Пьеро смотрел, как кухарка вносит из кухни прекраснейший штоллен[6] и водружает его на стол; ароматы фруктов, марципанов, специй разлились в воздухе. Пирог был вылеплен в форме Бергхофа и щедро посыпан сахарной пудрой, изображающей снег; Эмма старалась как могла, но талантливым скульптором ее решился бы назвать лишь весьма снисходительный критик. Беатрис, очень бледная, посмотрела на пирог, а затем — на Эрнста, который упорно избегал ее взгляда. Эмма достала из кармана фартука нож и принялась резать штоллен. Пьеро нервничал.
— Выглядит потрясающе, Эмма, — похвалила Ева, сияя от удовольствия.
— Первый кусок Фюреру, — чуть громче, чем нужно, и дрожащим голосом произнесла Беатрис.
— Да, да, непременно, — поддержал Эрнст. — Скажите нам, так ли это хорошо на вкус, как на вид.
— Увы, я вынужден констатировать, что не смогу проглотить ни кусочка, — объявил Фюрер, похлопав себя по животу. — Я и так, кажется, скоро лопну.
— Но вы должны, мой Фюрер! — вскричал Эрнст, и сейчас же, заметив, как все удивились его пылкости, добавил: — Простите. Я лишь хотел сказать, что вы должны вознаградить себя за все то, что сделали для нас в этом году. Всего кусочек, прошу! В честь Рождества. А за вами и мы с удовольствием отведаем.
Эмма отрезала большой кусок, положила его на тарелку вместе с десертной вилкой и протянула Фюреру.
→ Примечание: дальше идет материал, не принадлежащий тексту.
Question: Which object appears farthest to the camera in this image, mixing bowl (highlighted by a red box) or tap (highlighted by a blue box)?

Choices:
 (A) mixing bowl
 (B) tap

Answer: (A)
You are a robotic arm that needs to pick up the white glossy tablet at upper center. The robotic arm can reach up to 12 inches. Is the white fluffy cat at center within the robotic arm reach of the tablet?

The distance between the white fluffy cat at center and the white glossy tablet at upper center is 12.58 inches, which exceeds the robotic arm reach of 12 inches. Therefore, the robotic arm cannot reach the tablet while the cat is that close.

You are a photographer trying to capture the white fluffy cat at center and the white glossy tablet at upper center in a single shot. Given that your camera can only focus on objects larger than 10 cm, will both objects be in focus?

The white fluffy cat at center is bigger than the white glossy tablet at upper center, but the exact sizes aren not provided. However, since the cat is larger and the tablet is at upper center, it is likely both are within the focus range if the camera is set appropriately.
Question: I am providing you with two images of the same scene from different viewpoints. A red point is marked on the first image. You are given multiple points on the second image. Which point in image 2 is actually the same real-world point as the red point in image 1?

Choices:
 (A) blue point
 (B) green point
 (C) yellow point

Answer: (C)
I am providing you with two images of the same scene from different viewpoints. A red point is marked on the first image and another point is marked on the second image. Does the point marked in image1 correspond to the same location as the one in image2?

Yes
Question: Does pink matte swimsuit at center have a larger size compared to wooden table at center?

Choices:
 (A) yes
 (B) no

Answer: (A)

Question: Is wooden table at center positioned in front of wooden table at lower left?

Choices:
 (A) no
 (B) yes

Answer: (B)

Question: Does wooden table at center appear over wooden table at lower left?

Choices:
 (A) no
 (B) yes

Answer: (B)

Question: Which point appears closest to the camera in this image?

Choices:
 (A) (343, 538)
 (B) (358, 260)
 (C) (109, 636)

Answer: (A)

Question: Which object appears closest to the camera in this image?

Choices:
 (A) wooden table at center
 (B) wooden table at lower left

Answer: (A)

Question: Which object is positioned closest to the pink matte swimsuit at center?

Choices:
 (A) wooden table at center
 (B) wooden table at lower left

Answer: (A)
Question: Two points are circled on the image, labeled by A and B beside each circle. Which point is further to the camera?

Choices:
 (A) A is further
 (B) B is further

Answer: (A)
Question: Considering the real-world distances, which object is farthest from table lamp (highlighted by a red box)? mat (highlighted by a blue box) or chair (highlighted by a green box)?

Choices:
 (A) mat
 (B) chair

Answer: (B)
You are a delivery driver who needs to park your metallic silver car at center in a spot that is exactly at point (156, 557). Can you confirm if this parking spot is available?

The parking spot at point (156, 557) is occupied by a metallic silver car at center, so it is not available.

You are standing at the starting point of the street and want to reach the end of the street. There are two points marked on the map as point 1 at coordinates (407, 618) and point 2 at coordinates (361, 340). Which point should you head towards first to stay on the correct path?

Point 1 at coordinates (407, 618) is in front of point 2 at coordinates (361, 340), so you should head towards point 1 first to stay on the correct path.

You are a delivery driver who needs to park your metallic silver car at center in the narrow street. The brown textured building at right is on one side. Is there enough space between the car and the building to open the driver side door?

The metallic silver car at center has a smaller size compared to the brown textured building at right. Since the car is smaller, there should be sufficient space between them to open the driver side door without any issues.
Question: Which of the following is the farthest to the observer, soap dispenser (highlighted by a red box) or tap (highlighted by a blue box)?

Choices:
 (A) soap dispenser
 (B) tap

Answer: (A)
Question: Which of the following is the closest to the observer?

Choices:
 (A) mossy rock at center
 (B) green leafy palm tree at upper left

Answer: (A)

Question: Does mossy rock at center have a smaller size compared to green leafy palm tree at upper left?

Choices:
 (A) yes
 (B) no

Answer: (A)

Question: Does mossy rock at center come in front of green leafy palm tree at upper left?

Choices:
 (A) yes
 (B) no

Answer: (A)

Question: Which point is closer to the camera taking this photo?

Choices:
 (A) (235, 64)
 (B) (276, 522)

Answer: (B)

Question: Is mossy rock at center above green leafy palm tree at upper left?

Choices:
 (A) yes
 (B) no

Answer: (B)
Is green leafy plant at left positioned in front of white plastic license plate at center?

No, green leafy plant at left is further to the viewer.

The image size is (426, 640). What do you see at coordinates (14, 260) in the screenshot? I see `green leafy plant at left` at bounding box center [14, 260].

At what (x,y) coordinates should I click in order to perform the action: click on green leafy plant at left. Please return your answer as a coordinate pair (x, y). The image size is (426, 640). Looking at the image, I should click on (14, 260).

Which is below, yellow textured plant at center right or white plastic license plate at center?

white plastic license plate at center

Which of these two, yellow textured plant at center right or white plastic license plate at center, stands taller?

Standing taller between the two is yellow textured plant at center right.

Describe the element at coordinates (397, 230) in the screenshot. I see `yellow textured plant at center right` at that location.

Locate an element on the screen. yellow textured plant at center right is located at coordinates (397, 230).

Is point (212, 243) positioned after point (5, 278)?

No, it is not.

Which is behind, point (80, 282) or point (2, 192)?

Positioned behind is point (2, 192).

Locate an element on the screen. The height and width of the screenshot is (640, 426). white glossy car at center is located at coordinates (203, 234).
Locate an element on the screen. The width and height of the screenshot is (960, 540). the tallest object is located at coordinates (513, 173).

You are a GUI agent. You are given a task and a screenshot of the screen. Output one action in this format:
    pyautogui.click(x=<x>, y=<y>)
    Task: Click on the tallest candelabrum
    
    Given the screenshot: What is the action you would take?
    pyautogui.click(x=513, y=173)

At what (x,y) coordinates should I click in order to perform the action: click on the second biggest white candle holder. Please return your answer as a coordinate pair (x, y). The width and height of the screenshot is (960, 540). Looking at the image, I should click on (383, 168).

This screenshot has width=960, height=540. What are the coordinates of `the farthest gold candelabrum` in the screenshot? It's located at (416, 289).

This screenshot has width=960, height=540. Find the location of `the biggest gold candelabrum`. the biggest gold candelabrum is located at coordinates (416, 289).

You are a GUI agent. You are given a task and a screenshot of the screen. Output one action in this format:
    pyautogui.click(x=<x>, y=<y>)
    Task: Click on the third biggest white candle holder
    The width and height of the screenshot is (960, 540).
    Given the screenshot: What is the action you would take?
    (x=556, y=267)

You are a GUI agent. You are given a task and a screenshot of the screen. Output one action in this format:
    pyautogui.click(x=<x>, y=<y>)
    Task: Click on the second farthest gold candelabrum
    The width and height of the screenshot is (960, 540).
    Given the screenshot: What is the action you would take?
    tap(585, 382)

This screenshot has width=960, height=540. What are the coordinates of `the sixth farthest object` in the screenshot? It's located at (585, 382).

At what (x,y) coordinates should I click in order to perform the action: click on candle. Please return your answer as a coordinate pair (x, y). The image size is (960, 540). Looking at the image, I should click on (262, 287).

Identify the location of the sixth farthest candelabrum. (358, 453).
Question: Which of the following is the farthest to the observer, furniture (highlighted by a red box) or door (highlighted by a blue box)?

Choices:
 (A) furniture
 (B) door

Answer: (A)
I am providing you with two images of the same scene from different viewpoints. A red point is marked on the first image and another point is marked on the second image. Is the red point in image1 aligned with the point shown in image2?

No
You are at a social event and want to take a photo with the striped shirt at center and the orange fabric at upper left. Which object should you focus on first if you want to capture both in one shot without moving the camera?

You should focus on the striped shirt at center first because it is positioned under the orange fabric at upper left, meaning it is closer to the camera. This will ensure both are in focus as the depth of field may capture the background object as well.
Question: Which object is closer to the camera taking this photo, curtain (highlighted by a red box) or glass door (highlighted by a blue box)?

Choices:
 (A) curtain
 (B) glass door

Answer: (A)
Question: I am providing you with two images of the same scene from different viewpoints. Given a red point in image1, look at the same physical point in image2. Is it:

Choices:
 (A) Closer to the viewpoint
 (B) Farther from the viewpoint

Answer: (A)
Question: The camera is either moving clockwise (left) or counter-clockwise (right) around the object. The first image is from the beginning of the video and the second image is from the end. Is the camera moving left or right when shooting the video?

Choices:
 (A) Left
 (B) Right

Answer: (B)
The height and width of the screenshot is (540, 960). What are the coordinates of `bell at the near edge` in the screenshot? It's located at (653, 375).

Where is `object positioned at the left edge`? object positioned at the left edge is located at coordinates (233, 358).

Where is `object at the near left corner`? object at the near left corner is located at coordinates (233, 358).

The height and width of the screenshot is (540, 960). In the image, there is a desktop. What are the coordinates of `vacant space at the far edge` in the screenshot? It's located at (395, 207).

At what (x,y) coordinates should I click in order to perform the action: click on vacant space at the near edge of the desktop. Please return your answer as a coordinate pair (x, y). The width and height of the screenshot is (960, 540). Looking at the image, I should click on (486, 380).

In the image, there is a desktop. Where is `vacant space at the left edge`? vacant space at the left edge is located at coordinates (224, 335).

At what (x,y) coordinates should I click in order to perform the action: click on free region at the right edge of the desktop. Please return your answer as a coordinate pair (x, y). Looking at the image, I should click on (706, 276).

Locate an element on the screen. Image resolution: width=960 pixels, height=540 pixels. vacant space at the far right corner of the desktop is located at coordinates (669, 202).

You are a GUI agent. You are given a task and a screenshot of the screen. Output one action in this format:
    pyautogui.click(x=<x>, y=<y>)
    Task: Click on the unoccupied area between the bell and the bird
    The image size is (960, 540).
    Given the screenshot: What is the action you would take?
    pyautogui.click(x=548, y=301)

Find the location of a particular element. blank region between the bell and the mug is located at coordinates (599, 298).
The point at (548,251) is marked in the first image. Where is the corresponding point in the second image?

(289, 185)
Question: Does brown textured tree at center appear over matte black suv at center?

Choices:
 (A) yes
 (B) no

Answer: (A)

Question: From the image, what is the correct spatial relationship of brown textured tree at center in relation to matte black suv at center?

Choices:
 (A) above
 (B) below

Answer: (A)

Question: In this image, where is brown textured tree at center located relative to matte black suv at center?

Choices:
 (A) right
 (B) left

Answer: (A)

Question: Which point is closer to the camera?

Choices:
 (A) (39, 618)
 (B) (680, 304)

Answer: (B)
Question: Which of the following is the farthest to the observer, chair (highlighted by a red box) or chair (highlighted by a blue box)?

Тот некоторое время с сомнением глядел в тарелку, а потом засмеялся и взял ее.
— Пожалуй, вы правы, — сказал он. — Какое же Рождество без штоллена. — Отломил вилкой кусочек и поднес ко рту.
— Подождите! — закричал Пьеро, выпрыгивая из толпы. — Стойте!
Все изумленно уставились на мальчика, бегущего к Фюреру.
— Что такое, Петер? — недовольно бросил тот. — Ты сам хочешь съесть первый кусок? Честное слово, я думал, ты лучше воспитан.
— Поставьте тарелку, — велел Пьеро. В комнате повисла гробовая тишина.
— Что, прости? — процедил Фюрер ледяным тоном.
— Поставьте пирог, мой Фюрер, — повторил Пьеро. — Думаю, вам лучше его не есть.
Все молчали. Гитлер, явно ничего не понимая, смотрел то на мальчика, то на десерт.
— Это почему же? — озадаченно спросил он.
— По-моему, он плохой. — Голос Пьеро дрожал, как только что у его тети. Вдруг он не прав в своих подозрениях? Вдруг он повел себя как дурак и Фюрер никогда не простит ему этой выходки?..
— Мой штоллен плохой? — взорвал тишину возмущенный вопль Эммы. — Да будет вам известно, молодой человек, что я готовлю этот пирог двадцать лет с гаком и за все время ни разу слова дурного о нем не слышала!
— Петер, ты устал. — Беатрис подошла, положила руки ему на плечи и попыталась развернуть и увести. — Извините его, мой Фюрер. Он перевозбудился. Вы же знаете, как это бывает с детьми в праздник.